The announcement was sudden and the bill passed under urgency.
It halted existing claims and raised the threshold for proving work had been historically undervalued to support a claim. Claims then had to start again under the new threshold.
The bill halted existing claims and raised the threshold for proving undervalued work. Photo / Jason Dorday
It was revealed in the Budget that the savings from tightening the regime amounted to about $12.8 billion over the next four years.
The documents, released to RNZ under the Official Information Act, revealed ministerial meetings, including one involving the Prime Minister, were carefully managed, with instructions to withhold their proactive diary release under confidentiality provisions.
One email from Workplace Relations and Safety Minister Brooke van Velden’s office instructed officials to manually remove digital access to cabinet papers, warning that leaving the default settings in place “will give access to ministers but also SPSs [senior private secretaries] and some ministerial advisers. So you might want to remove that and we can add individual named ministers instead”.
Workplace Relations and Safety Minister Brooke van Velden's office kept details of pay equity changes under tight wraps. Photo / Mark Mitchell
Another memo described how hard copies were hand-delivered to ministers’ offices to avoid creating digital trails.
“If you really need a soft copy, I can email it through,” wrote an official from the office of van Velden.
“For context, I swear I’m not being weirdly difficult – this was the method of distribution that has been advised.”
The strategy was internally referred to as “Project Ten”. A comprehensive communications pack was prepared in advance, to be released only after the bill had been introduced and passed.
“We recommend that any announcements or statements about the proposed amendments must be made after the introduction of the bill,” one paper said.

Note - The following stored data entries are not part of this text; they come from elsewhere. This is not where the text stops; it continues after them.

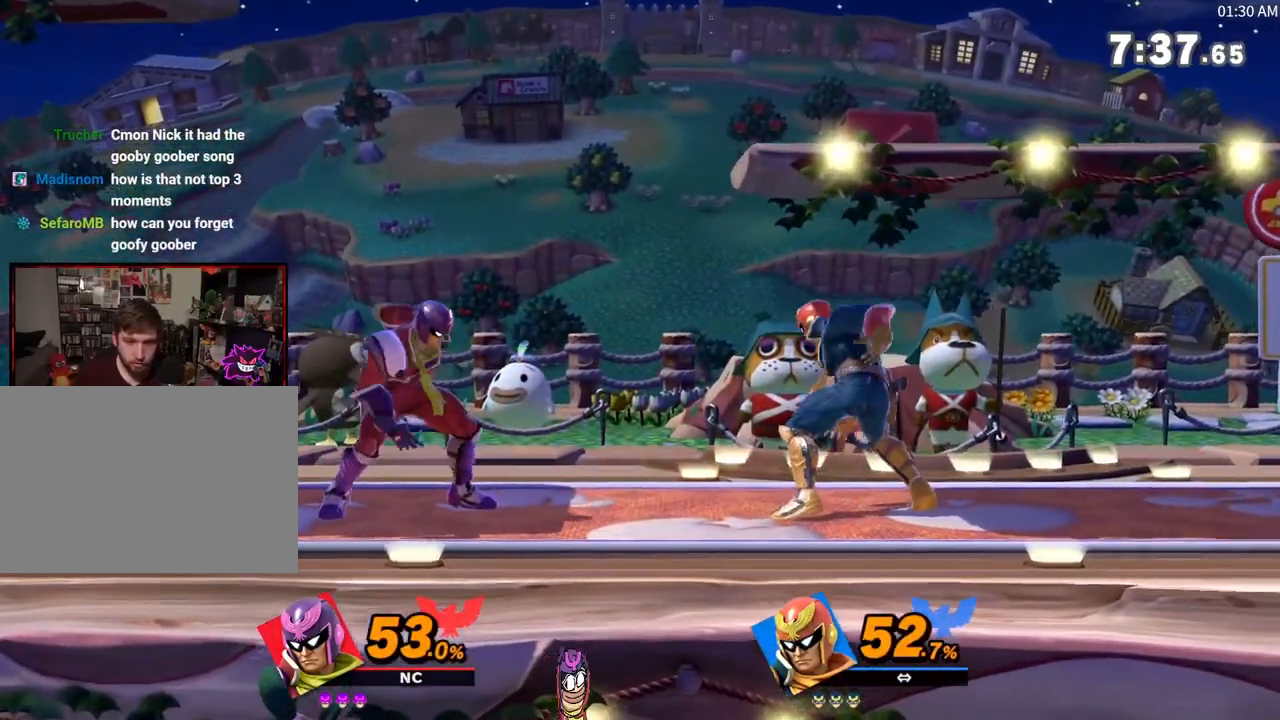
{"buttons": [], "left_stick": "right", "right_stick": "center", "events": [[33, "left_stick", "center"], [383, "left_stick", "right"]]}
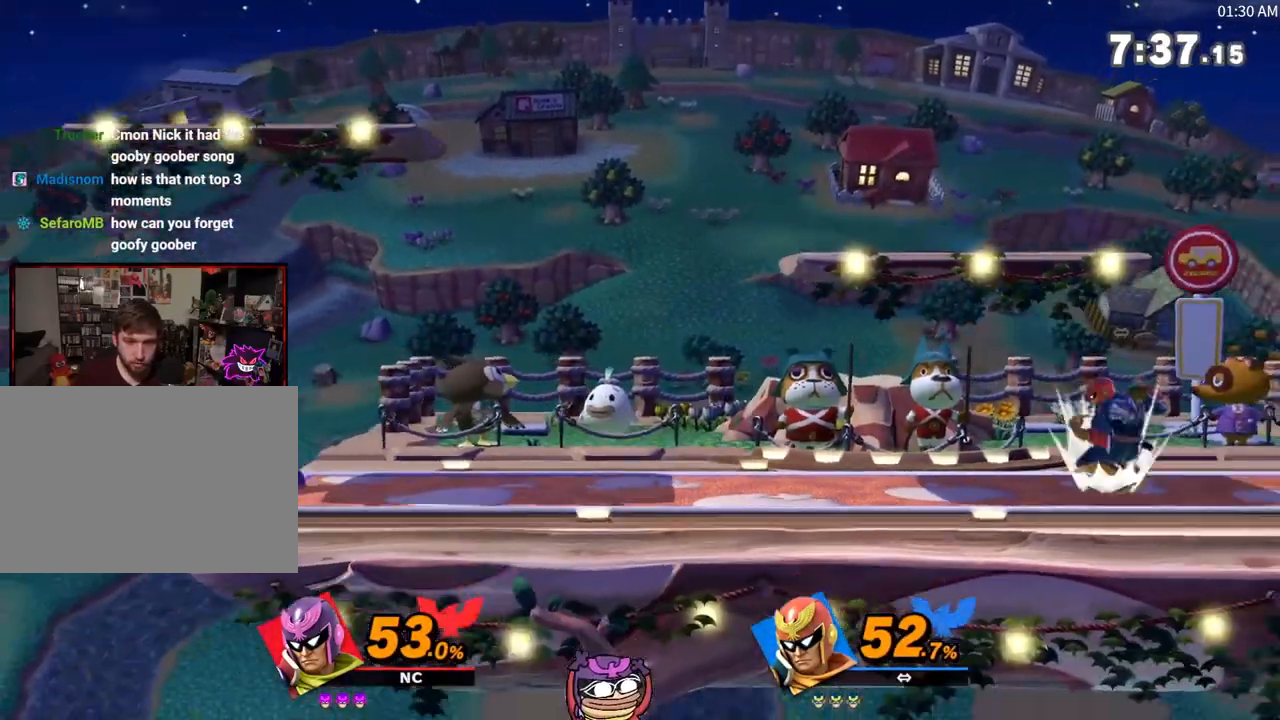
{"buttons": [], "left_stick": "left", "right_stick": "center", "events": [[67, "X", "down"], [133, "left_stick", "center"], [250, "left_stick", "left"], [367, "X", "up"]]}
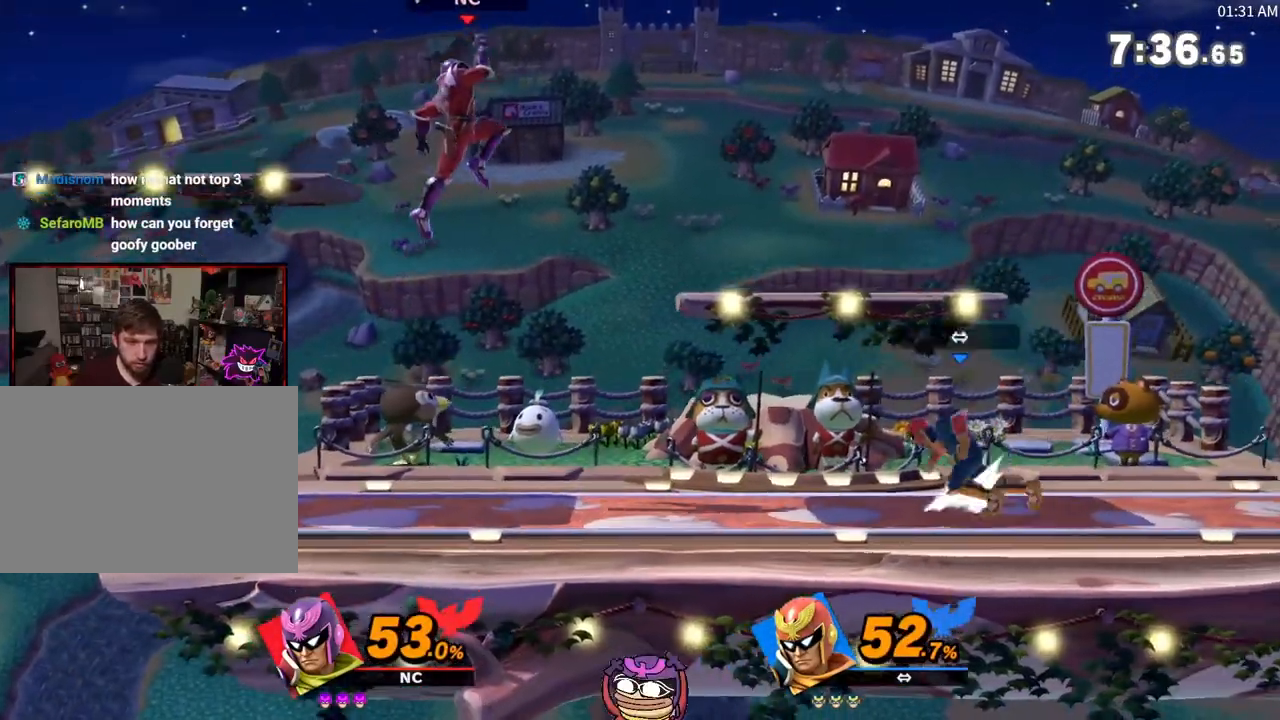
{"buttons": ["B"], "left_stick": "down", "right_stick": "center", "events": [[167, "left_stick", "down"], [350, "B", "down"]]}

“This is because there is a risk of a large increase in the number of claims being raised if information about the proposed changes is made public beforehand.”
That advice was followed.
The legislation stopped 33 active claims overnight, some of which had been under way for years, and implemented a stricter legal test for future ones.
Officials stressed the need for the law to be passed in time for Budget 2025, reinforcing the cost-cutting motive.
But, they acknowledged the truncated timeline meant there was no opportunity for public submissions on the bill, a process later criticised as “particularly unusual and draconian”.
Officials also conceded limited testing and analysis of the policy proposals because of the short timeframe, and raised concerns about unintended consequences arising once the bill has been passed.
Despite the rushed process, the internal discussions reveal the Government was aware of the contentious nature of the changes.
Officials noted the proposed transitional arrangements, which “retrospectively remove and alter people’s rights”, were “most likely to be contentious” and “may engage the Human Rights Act and Bill of Rights Act”.